Not to sound like a jerk, but, give it up. Save your gas money for something else. Calling "season" is over. The coyotes arent worth much if anything at this time of year.

Re-group for next season.


----------



## Jmnhunter (Feb 9, 2009)

thats like saying to quit bowfishing after the spawn! I need something to do and being able to hunt in the spring is just frosting on the cake! :beer:


----------



## xdeano (Jan 14, 2005)

I'll agree with BBJ.

The one big reason why you can't get anything to come in might be because all the ditches are thawing out and the dead deer are starting to pop up like mushrooms.

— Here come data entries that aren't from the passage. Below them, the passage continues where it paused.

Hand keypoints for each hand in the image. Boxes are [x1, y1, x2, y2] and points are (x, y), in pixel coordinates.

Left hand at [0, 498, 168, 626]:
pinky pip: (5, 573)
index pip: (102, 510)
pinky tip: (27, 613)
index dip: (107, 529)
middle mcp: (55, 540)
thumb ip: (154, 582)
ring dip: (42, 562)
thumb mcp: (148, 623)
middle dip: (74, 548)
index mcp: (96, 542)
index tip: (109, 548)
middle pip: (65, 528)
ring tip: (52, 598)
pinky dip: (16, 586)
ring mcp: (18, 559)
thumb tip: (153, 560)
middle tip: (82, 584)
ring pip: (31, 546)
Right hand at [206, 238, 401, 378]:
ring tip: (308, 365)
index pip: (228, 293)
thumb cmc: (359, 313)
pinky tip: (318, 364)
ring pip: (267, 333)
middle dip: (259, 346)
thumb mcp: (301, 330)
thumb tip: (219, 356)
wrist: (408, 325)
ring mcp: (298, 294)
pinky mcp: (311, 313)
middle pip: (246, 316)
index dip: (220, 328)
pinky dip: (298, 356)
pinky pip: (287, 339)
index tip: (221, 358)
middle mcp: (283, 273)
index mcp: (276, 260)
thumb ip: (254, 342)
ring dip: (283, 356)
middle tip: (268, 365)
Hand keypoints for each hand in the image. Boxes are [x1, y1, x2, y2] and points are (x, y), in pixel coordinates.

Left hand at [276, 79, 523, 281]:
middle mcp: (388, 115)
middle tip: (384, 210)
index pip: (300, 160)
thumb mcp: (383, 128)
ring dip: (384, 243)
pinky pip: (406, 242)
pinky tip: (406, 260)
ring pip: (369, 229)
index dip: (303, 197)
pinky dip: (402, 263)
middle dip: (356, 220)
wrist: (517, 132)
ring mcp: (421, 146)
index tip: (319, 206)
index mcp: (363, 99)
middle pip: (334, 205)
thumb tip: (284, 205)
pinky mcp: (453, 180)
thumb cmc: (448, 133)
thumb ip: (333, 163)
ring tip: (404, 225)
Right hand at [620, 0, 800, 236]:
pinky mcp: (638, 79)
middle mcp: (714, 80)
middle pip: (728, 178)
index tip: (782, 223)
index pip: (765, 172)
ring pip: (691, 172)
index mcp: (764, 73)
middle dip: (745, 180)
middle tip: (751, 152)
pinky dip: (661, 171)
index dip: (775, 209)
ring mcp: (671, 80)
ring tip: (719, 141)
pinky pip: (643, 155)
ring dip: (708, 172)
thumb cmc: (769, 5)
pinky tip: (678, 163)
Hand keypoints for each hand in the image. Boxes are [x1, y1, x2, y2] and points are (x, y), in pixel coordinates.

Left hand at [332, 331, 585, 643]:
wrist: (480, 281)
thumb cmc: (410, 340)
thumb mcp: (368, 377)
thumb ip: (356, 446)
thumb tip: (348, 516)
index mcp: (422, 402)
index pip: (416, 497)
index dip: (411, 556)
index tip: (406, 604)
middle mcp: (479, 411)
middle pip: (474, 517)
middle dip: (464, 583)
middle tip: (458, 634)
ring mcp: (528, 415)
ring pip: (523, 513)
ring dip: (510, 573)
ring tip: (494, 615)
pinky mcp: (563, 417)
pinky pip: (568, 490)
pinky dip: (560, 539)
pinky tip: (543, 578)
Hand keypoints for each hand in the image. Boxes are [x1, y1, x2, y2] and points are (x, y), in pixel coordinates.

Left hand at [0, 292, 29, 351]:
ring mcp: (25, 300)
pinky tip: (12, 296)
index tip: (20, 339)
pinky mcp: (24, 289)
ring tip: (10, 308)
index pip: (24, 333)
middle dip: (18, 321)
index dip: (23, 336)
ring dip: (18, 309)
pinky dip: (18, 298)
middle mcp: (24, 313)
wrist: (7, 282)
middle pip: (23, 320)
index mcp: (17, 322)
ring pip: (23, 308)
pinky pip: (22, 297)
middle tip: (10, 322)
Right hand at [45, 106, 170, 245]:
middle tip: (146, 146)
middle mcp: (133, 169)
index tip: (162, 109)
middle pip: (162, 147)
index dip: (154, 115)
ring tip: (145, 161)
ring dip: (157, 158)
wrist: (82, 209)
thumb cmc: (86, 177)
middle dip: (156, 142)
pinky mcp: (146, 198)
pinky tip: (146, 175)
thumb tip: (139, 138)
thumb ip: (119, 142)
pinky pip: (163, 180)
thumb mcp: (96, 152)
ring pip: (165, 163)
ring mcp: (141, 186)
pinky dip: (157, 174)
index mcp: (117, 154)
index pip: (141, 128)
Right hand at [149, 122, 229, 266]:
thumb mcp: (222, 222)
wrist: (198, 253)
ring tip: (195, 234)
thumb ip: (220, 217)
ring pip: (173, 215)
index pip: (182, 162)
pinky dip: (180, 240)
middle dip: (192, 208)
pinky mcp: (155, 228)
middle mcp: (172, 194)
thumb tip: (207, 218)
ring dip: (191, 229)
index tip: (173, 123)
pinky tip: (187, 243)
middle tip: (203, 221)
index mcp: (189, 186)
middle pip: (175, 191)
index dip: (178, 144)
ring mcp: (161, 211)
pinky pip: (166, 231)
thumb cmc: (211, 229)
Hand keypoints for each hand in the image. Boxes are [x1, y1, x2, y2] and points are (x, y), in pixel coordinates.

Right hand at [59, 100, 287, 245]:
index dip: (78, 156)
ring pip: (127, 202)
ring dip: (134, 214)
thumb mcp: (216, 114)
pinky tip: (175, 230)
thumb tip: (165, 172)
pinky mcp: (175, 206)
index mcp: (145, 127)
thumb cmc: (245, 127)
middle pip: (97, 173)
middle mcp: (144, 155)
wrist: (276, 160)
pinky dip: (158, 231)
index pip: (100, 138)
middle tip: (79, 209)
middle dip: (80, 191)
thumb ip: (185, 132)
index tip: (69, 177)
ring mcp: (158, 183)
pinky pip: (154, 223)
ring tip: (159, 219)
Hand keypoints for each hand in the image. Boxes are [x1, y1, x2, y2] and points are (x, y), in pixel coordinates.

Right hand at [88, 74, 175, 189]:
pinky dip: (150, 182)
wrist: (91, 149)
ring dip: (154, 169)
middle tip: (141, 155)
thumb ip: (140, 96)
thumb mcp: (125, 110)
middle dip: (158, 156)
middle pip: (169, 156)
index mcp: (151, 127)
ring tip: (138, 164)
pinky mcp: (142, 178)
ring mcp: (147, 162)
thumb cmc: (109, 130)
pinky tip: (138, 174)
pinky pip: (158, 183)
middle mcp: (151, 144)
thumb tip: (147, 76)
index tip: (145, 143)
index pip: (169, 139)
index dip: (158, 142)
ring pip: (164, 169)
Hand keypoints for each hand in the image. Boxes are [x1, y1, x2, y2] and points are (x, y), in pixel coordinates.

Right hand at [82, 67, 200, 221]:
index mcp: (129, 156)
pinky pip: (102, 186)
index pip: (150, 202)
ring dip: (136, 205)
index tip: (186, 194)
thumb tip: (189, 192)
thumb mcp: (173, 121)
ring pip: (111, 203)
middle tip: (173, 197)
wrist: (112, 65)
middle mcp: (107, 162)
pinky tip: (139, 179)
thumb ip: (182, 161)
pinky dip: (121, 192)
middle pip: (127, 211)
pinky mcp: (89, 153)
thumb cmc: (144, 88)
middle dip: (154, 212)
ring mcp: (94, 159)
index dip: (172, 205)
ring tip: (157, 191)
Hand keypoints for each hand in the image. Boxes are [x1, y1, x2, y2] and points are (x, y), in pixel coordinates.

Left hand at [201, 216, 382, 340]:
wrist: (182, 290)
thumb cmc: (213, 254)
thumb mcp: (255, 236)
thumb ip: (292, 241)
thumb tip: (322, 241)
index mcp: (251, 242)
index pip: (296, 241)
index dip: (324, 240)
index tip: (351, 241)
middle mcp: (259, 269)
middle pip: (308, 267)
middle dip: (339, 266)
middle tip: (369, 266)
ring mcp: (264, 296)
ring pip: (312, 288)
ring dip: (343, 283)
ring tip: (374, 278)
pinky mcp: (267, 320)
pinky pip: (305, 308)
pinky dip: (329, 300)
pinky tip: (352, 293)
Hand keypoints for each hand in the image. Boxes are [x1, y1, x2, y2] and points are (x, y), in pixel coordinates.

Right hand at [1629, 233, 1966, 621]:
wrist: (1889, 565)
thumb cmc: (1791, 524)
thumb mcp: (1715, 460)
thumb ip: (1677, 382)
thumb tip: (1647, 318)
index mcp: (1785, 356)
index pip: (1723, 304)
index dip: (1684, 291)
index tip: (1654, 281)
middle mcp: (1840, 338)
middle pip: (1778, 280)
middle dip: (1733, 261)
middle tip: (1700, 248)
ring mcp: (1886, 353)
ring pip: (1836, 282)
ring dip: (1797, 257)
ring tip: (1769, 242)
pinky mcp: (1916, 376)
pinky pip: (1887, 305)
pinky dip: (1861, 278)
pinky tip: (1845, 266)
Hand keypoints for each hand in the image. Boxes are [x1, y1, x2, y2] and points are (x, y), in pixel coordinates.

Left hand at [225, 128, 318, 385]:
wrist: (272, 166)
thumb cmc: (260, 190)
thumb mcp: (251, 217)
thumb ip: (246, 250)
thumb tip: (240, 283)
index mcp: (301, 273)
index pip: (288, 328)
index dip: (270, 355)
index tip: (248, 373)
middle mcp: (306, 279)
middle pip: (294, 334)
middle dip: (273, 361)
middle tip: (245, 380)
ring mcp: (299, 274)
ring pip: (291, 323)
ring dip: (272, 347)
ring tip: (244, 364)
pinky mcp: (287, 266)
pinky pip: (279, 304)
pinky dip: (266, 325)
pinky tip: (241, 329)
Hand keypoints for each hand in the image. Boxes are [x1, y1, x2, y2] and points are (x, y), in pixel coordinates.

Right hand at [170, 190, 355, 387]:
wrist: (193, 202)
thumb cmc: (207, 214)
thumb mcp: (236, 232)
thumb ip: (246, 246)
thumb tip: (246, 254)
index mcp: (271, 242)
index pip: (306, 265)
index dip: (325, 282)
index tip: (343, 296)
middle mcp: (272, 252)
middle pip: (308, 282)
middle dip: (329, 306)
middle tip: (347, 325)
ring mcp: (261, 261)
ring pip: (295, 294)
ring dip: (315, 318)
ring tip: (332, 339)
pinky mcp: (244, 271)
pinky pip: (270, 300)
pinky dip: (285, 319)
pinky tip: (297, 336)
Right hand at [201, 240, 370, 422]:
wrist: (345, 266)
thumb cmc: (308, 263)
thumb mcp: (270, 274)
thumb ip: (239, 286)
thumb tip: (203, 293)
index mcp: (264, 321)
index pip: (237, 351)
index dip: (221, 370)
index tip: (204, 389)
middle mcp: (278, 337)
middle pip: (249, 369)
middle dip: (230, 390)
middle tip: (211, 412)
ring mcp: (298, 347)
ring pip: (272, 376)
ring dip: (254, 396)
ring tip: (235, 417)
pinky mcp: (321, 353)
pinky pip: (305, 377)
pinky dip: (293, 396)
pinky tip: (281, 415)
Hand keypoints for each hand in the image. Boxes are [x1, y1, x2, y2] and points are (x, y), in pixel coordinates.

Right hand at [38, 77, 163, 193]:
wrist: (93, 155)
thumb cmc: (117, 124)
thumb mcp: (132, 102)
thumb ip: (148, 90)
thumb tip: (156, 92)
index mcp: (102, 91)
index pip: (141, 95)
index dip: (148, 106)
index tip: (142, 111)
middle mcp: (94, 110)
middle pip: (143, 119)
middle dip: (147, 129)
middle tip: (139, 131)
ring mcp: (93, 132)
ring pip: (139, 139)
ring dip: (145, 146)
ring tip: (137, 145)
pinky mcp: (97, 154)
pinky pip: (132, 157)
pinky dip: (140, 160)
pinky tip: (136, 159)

They aren't hungry! They're done breeding. You can figure out the rest.  But you're better off honing your shooting skills for the fall.

xdeano


----------



## Fallguy (Jan 23, 2004)

Or you can start getting ready for panfishing season! Or plinking season! Or camping season! Or Catfishing season! Or.... :lol:


----------



## rs94 (Mar 12, 2009)

speaking of next season when does the fur start to become prime again in the dakotas and when would it be worth making a trip out there to do some calling next year?


----------



## barebackjack (Sep 5, 2006)

rs94 said:


> speaking of next season when does the fur start to become prime again in the dakotas and when would it be worth making a trip out there to do some calling next year?


Christmas. :lol: :lol: :lol:

Adults will be prime in mid/late October. Pups will be a bit later.


----------



## rs94 (Mar 12, 2009)

is there any time that the coyote fur is okay and p-dogs are out?


----------